The forum is geared to trigger solutions to the critical challenges minority businesses face, including gaining more access to contracts, capital, and other resources. It also hopes to forge pivotal relationships between MBEs pivotal C-suite leadership.
In the “Getting Scalable MBEs in the Game” session, Mellody Hobson, president and co-CEO of Ariel Investments, and Leslie Brun, co-founder, chairman, and CEO of Ariel Alternatives, spoke on the Project Black Initiative. Ariel Investments, the nation’s first Black-owned mutual fund firm, launched Ariel Alternatives and Project Black in February 2021.
With Project Black, Brun says Ariel Alternatives is trying to change the perception of what Black and Brown businesses look like. Unlike other private equity firms, he says Ariel Alternatives is fortunate to have investors who believe it can grow these companies far more quickly or better than they could alone.
Among her comments, Hobson, a board member at JP Morgan Chase, covered how Project Black surfaced. She says she came up with the idea from two sources: a call in late summer of 2020 from Jamie Dimon, Chase’s chairman and CEO, and the murder of George Floyd.
She spent a weekend writing a memo that she socialized with her smartest friends, including Brun. In the spirt of investment banking, she called the memo Project Black. The idea was to scale sustainable minority businesses by bringing two things together: capital and customers. She added the goal was to have those businesses be Tier 1 suppliers to Fortune 500 companies.
Hobson thought about the scale challenges that exist in our community since 95% of Black and Brown businesses have less than $5 million in revenue. She then thought doing it a totally different way. She asked what if we scale those businesses from the top-down, buying ones with between $100 million and $1 billion?

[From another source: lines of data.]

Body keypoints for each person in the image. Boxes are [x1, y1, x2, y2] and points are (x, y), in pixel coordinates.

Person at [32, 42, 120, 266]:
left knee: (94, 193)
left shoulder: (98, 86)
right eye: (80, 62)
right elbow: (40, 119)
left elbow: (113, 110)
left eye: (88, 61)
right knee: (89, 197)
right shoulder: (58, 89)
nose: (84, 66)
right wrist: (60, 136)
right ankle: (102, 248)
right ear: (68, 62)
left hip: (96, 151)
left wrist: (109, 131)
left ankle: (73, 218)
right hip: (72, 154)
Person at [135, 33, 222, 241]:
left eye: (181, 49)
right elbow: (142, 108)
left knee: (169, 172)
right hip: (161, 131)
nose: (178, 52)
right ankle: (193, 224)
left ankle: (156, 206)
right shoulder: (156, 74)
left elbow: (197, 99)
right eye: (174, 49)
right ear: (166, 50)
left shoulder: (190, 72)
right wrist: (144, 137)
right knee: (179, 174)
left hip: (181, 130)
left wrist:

“They might not necessarily be minority businesses when we buy them,” Hobson thought. But by virtue of our ownership and how we run the businesses with majority boards, C-suite executives, rank and file being owners of the business and growing and diversifying in underserved communities, “we can actually change the narrative for Black and Brown businesses of scale,” she added.
In another session, John Rogers, co-CEO and chief investment officer at Ariel, said more Blacks are being appointed to corporate boards and more people are listening. He said Blacks in those leadership roles must keep fighting for minority communities to create wealth and sustain it for the next generation.

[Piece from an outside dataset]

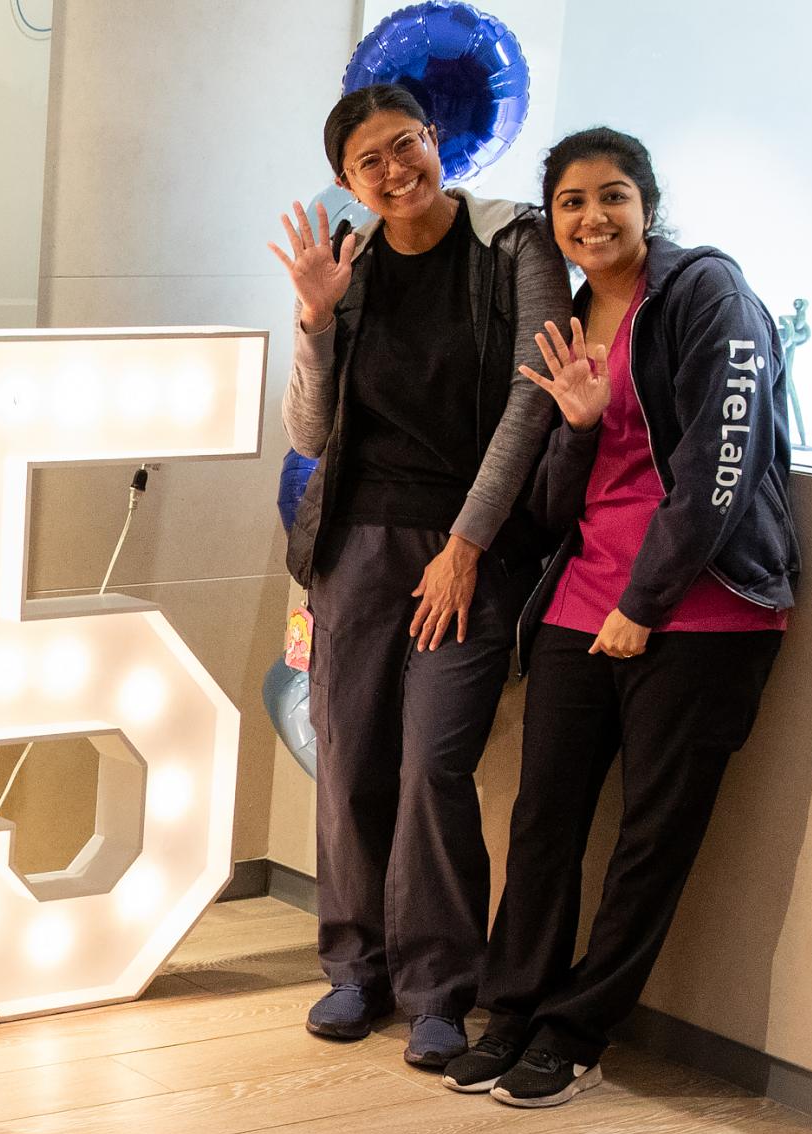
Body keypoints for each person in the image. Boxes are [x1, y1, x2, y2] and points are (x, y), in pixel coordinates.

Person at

For his part, Earvin “Magic” Johnson, chairman and CEO of Magic Johnson Enterprises, discussed how using connections to gain a desired outcome, remaining humble, and constant listening, helped him become and remain successful for years. He talked about JLC, a firm he recently formed with Jim Reynolds, chairman and CEO of Loop Capital Markets, and No. 1 on the BE Investment Banks list.
Johnson says JLC’s first project was New York’s newly completed LaGuardia Airport Terminal B. He says the total value of the design, construction, and subcontracting work is $2.3 billion, 30% of which is targeted for MWBE participation.
He added the firm is part of the JFK Airport Terminal One project slated to close this year. He says it has a targeted MWBE goal of $2.2 billion, including $1.5 billion for MBEs. JLC focuses on the transportation, communications, energy, utilities, and social infrastructure sectors.